Have you ever had a breakout seemingly come from nowhere? Whether you typically have no acne, mild acne, or severe acne, stress can make it a lot worse and for breakouts to occur regularly. Stress causes inflammation and oily pores that trigger acne in adults.

If you are tried acne creams, cutting out certain foods, and other acne cures, but you’re still breaking out at what seems like random times, your acne could be a sign of stress. While some topical acne treatments may work for you, if your acne is linked to an unhealthy amount of stress, it should be addressed–it could drastically help or even completely cure your acne.

7. Twitching.
Muscle twitching, especially around the eyes, is something that you might not realize is connected to your stress level, but it’s actually quite common. According to the Mayo Clinic, stress can cause eyelid spasms. While twitching isn’t painful, it can be really annoying and distracting, and could go on for just a few minutes or for several months.

If you suffer from spasms and twitching, track when you experience it – you may see a pattern that aligns with your stress level. The good news is, if your eye is twitching from stress, properly managing your stress should completely stop it.

8. Hair Loss and Changes.

Many men and women lose quite a bit of hair during and after showers, and when using a brush or comb. But before you excuse it as your age or just the way your body is, stress could be causing your hair loss. According to the Mayo Clinic, stress can put your hair follicles into a resting stage, causing those strands of hair to fall out a few months later.

The good news is, your hair might not be lost forever if you gain control of your stress. On top of hair loss, it’s common to go gray early, especially if it runs in your family, or to see a new grouping of gray hairs when you’re mentally unstable.

9. Jaw and Tooth Pain.
Stress is something many people sweep under the rug and pretend everything is fine. But at night, your subconscious might not keep it at the back of your mind, and you could start grinding your teeth–once you’re asleep, you can’t help what your body does.
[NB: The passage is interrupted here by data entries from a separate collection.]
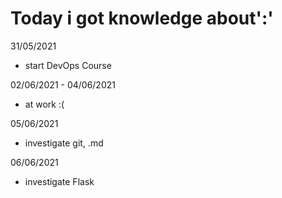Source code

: # Today i got knowledge about':'

31/05/2021

- start DevOps Course

02/06/2021 - 04/06/2021

- at work :(

05/06/2021

- investigate git, .md

06/06/2021

- investigate Flask
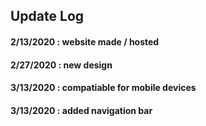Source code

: ## Update Log

#### 2/13/2020 : website made / hosted

#### 2/27/2020 : new design

#### 3/13/2020 : compatiable for mobile devices

#### 3/13/2020 : added navigation bar
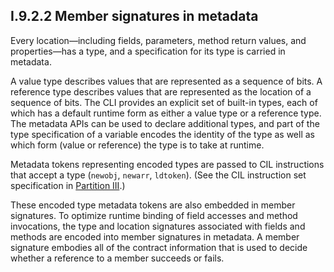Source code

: ## I.9.2.2 Member signatures in metadata

Every location&mdash;including fields, parameters, method return values, and properties&mdash;has a type, and a specification for its type is carried in metadata.

A value type describes values that are represented as a sequence of bits. A reference type describes values that are represented as the location of a sequence of bits. The CLI provides an explicit set of built-in types, each of which has a default runtime form as either a value type or a reference type. The metadata APIs can be used to declare additional types, and part of the type specification of a variable encodes the identity of the type as well as which form (value or reference) the type is to take at runtime.

Metadata tokens representing encoded types are passed to CIL instructions that accept a type (`newobj`, `newarr`, `ldtoken`). (See the CIL instruction set specification in [Partition III](#todo-missing-hyperlink).)

These encoded type metadata tokens are also embedded in member signatures. To optimize runtime binding of field accesses and method invocations, the type and location signatures associated with fields and methods are encoded into member signatures in metadata. A member signature embodies all of the contract information that is used to decide whether a reference to a member succeeds or fails.
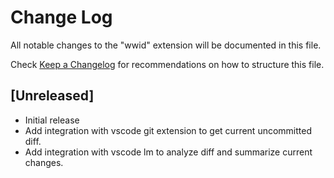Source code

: # Change Log

All notable changes to the "wwid" extension will be documented in this file.

Check [Keep a Changelog](http://keepachangelog.com/) for recommendations on how to structure this file.

## [Unreleased]

- Initial release
- Add integration with vscode git extension to get current uncommitted diff.
- Add integration with vscode lm to analyze diff and summarize current changes.
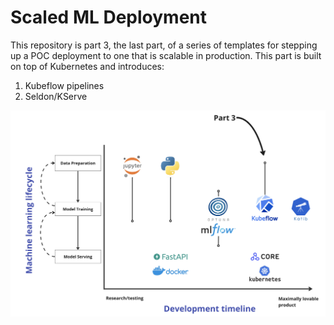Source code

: # Scaled ML Deployment
This repository is part 3, the last part, of a series of templates for stepping up a POC deployment to one that is scalable in production. This part is built on top of Kubernetes and introduces:
 1. Kubeflow pipelines
 2. Seldon/KServe 

 ![](/docs/vision-scaled.png) 
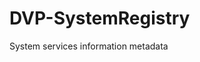 # DVP-SystemRegistry
System services information metadata

[travis-image]: https://travis-ci.org/DuoSoftware/DVP-SystemRegistry.svg?branch=master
It’s common to “grind the stress out”, which can cause permanent damage to your teeth, as well as a cause a sore jaw. You could grind your teeth during the day too, but you might not notice it if you’re stressed. If your jaw, gums or mouth are sore, try to analyze how your body is reacting to stress, and whether or not you’re tensing up and clenching your jaw.

10. Abdominal Fat.

People who found it next impossible to blast that dreaded belly fat through exercise and healthy living will find stress can add to this difficulty. Chronic stress can cause abdominal fat and make it extremely difficult or impossible to trim it down and get rid of it – unless you decrease and manage your stress better.

When you’re stressed out, your body tries to protect itself by releasing adrenaline and cortisol, making you feel hungry. And the hunger and cravings are often for carbs and fat, which go straight to your waistline. It also causes loss of muscle mass, adding to your soft belly.


Stress is managed best with regular exercise, this allows the body and your brain to reboot and release all the good chemicals like serotonin and endorphin. Having a training plan that meets your physical and mentel needs is vital. So before you embark on any physical activity, have a training programme made to address your fight-or-flight response to stress.